Kai ragu sejenak, lalu akhirnya memutuskan untuk bertanya, "Kau tidak ingin mencari mereka?"
Amy mengerjap lalu mengulas senyum paksa. "Ayahku tidak pernah mengijinkanku untuk bertemu dengan ibu dan kakakku. Beliau bilang, jika aku mencari mereka, aku tidak akan pernah menjadi puterinya lagi."
Kai masih ingin mencari tahu lebih lanjut, tapi ia menahan diri. Dari nada bicara gadis itu, sepertinya Amy tidak terlalu suka membicarakan masa lalunya. Dan lagipula, sepertinya cerita tentang keluarga gadis itu bukanlah cerita yang menyenangkan.
Tapi, cerita gadis itu mengingatkan Kai tentang keluarga Kyoko. Keluarga Amy memiliki cerita yang hampir sama dengan Kyoko. Bedanya, Kyoko hidup bersama ibunya dan Amy hidup bersama ayahnya. Dan lagi, ayah kandung serta adik Kyoko sudah meninggal dunia sejak Kyoko masih kecil. Dan ibu kandung Kyoko tidak menikah lagi sampai saat ini.

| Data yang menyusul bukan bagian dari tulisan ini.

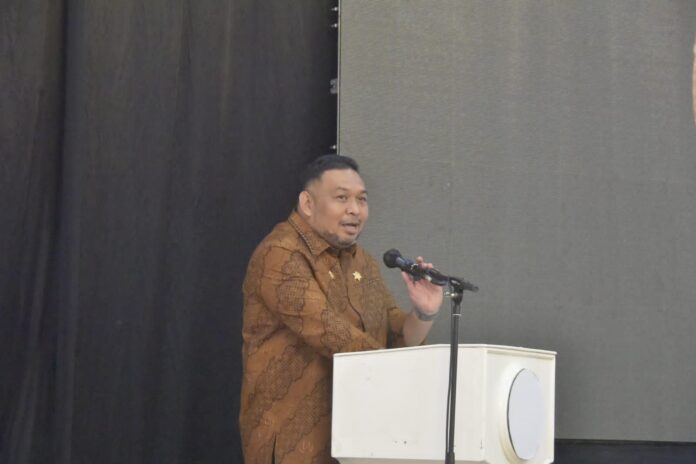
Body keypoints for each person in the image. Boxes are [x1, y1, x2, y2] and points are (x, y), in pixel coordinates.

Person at [240, 155, 443, 464]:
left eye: (362, 200)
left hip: (357, 443)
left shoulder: (363, 262)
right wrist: (407, 378)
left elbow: (395, 334)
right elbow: (334, 335)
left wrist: (424, 314)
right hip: (294, 443)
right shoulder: (280, 254)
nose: (355, 210)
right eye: (341, 198)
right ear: (308, 204)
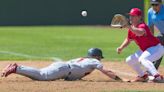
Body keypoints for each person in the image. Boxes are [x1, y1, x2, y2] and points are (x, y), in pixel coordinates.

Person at [1, 48, 123, 81]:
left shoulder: (82, 59)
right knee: (41, 76)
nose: (100, 60)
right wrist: (118, 79)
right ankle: (17, 68)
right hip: (64, 69)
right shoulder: (94, 61)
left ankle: (17, 66)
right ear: (96, 56)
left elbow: (77, 72)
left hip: (62, 67)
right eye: (99, 58)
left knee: (39, 73)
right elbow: (106, 71)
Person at [116, 8, 164, 82]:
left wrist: (129, 26)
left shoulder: (142, 26)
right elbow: (128, 39)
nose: (131, 17)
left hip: (156, 48)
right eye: (130, 16)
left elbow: (140, 32)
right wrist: (121, 47)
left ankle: (158, 77)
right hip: (146, 50)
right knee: (129, 60)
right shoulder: (131, 29)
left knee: (143, 59)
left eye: (133, 16)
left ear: (139, 17)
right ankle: (143, 76)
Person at [148, 0, 164, 70]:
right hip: (162, 33)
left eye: (156, 4)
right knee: (157, 49)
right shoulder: (150, 12)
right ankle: (152, 70)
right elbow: (151, 26)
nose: (154, 6)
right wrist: (152, 39)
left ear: (161, 3)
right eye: (152, 4)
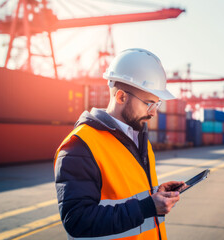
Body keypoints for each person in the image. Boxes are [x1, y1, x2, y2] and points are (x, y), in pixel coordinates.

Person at [54, 48, 185, 240]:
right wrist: (148, 207)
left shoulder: (140, 139)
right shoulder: (79, 146)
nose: (153, 113)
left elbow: (127, 192)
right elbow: (77, 220)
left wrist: (156, 193)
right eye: (149, 104)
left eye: (157, 104)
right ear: (121, 97)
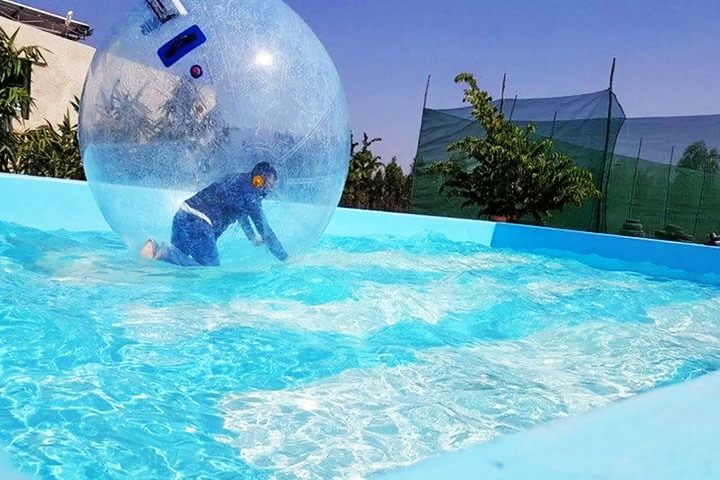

"Kau sendiri bagaimana, Kai?" Amy menyeletuk, mencoba membangun suasana ceria dengan nada bicaranya yang riang.
"Aku?" tanya Kai.
"Ya. Apa kau memiliki saudara?"
Kai tersenyum tanda mengerti lalu menjawab, "Aku anak tunggal. Tapi aku memiliki banyak sepupu yang sudah kuanggap seperti saudara kandungku sendiri."
"Wah, enaknya." Amy menopang dagu dan memandang Kai dengan tatapan iri. "Ibu tiriku tidak memberikanku adik sejak menikah dengan ayahku. Jadi aku pun anak tunggal di keluargaku dan tidak sepertimu, aku tidak memiliki banyak sepupu. Hanya dua dan mereka tinggal sangat jauh dariku di Australia."
"Kalau begitu kau pasti sangat kesepian."
"Yah, sangat. Tapi sekarang tidak lagi. Aku punya pekerjaan yang kuimpikan, aku dikelilingi oleh orang-orang hebat yang baik hati. Dan juga Mrs. Lewis serta si Three Muskeeters yang selalu menggangguku. Aku memiliki keluarga baru yang sudah kuanggap seperti keluargaku sendiri."
"Three Musketeers?" Kai mengangkat sebelah alisnya, tidak mengerti.
"Jeremy, Jonathan dan Jesse. Aku menyebut mereka Three Musketeers."
"Oh." Kai tertawa sambil menggelengkan kepala. "Itu panggilan yang keren."
Tidak lama kemudian, makanan pesanan Amy tiba. Sepiring Bulgogi, Kimchi pedas dan Seolleongtang menghiasi meja mereka dan menggelitik perut Kai yang sudah kosong seketika. Mereka bersiap-siap menyantap makanan mereka dan saat itulah Kai menyeletuk, "Terima kasih, Amy."
Amy mengangkat wajah dan mengerjap. "Apa? Untuk apa?"
Karena sudah memberikan hari yang indah setelah sekian lama. "Karena kau sudah mengajakku kemari. Terima kasih."
"Oh, bukan apa-apa. Aku akan memastikan kalau kau akan terus berterima-kasih padaku mulai besok," balas Amy sambil mengedipkan sebelah mata. Mereka berdua tertawa dan mulai menikmati makan malam mereka.
_______________________
*Frisbee : piringan bundar yang biasa digunakan untuk permainan anjing.